(Task):
Nothing but the lines from the one with "pinky mcp: (540, 493)" down to the one with "ring tip: (607, 493)" should be returned, exactly and with both ends included, from the material below.

(Stored data):
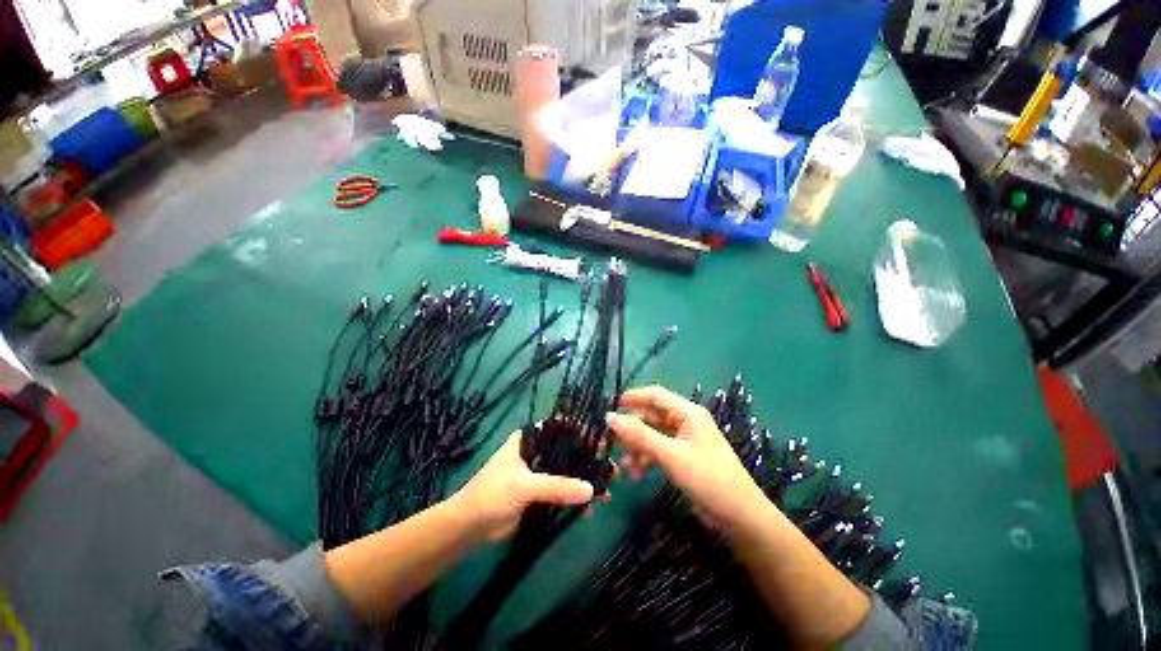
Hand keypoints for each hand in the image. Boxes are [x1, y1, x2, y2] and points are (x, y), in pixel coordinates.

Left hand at [452, 430, 593, 542]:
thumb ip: (556, 487)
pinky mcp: (540, 493)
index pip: (561, 428)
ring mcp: (539, 472)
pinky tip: (591, 509)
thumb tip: (591, 490)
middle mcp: (537, 451)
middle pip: (569, 450)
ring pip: (568, 472)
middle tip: (612, 469)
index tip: (603, 441)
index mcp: (530, 439)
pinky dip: (576, 498)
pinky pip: (563, 491)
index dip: (582, 432)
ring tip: (607, 493)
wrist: (469, 528)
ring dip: (586, 481)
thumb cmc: (492, 494)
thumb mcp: (524, 486)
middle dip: (590, 460)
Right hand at [606, 386, 768, 533]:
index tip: (611, 406)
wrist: (739, 516)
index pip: (656, 395)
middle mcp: (685, 422)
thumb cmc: (708, 478)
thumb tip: (609, 417)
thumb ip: (640, 435)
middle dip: (632, 429)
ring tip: (623, 465)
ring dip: (637, 447)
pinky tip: (636, 473)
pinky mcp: (683, 458)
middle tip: (610, 441)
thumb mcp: (671, 455)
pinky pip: (659, 451)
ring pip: (653, 435)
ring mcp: (684, 441)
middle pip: (652, 417)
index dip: (633, 397)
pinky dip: (646, 459)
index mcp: (687, 413)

(Answer to this task):
pinky mcp: (540, 493)
index pip: (561, 428)
ring mcp: (539, 472)
pinky tip: (591, 509)
thumb tip: (591, 490)
middle mcp: (537, 451)
middle pip: (569, 450)
ring pip: (568, 472)
middle tip: (612, 469)
index tip: (603, 441)
index mcp: (530, 439)
pinky dip: (576, 498)
pinky pip: (563, 491)
index dip: (582, 432)
ring tip: (607, 493)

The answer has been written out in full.